--- DATA EXTRACT ---
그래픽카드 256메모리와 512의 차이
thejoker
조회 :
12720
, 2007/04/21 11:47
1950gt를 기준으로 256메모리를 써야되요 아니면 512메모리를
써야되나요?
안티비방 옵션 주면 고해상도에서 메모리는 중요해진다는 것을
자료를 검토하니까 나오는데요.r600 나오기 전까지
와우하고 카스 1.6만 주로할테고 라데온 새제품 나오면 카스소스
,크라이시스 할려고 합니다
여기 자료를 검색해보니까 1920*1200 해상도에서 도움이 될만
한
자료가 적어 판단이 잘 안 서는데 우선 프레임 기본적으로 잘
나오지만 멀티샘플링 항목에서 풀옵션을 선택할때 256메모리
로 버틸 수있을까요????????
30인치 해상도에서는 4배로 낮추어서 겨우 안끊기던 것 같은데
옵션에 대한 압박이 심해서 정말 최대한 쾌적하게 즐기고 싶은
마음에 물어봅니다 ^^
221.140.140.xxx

--- WORK TO COMPLETE ---
An exact copy of every record is what the answer must contain.

--- ANSWER TO THE PROBLEM ---
그래픽카드 256메모리와 512의 차이
thejoker
조회 :
12720
, 2007/04/21 11:47
1950gt를 기준으로 256메모리를 써야되요 아니면 512메모리를
써야되나요?
안티비방 옵션 주면 고해상도에서 메모리는 중요해진다는 것을
자료를 검토하니까 나오는데요.r600 나오기 전까지
와우하고 카스 1.6만 주로할테고 라데온 새제품 나오면 카스소스
,크라이시스 할려고 합니다
여기 자료를 검색해보니까 1920*1200 해상도에서 도움이 될만
한
자료가 적어 판단이 잘 안 서는데 우선 프레임 기본적으로 잘
나오지만 멀티샘플링 항목에서 풀옵션을 선택할때 256메모리
로 버틸 수있을까요????????
30인치 해상도에서는 4배로 낮추어서 겨우 안끊기던 것 같은데
옵션에 대한 압박이 심해서 정말 최대한 쾌적하게 즐기고 싶은
마음에 물어봅니다 ^^
221.140.140.xxx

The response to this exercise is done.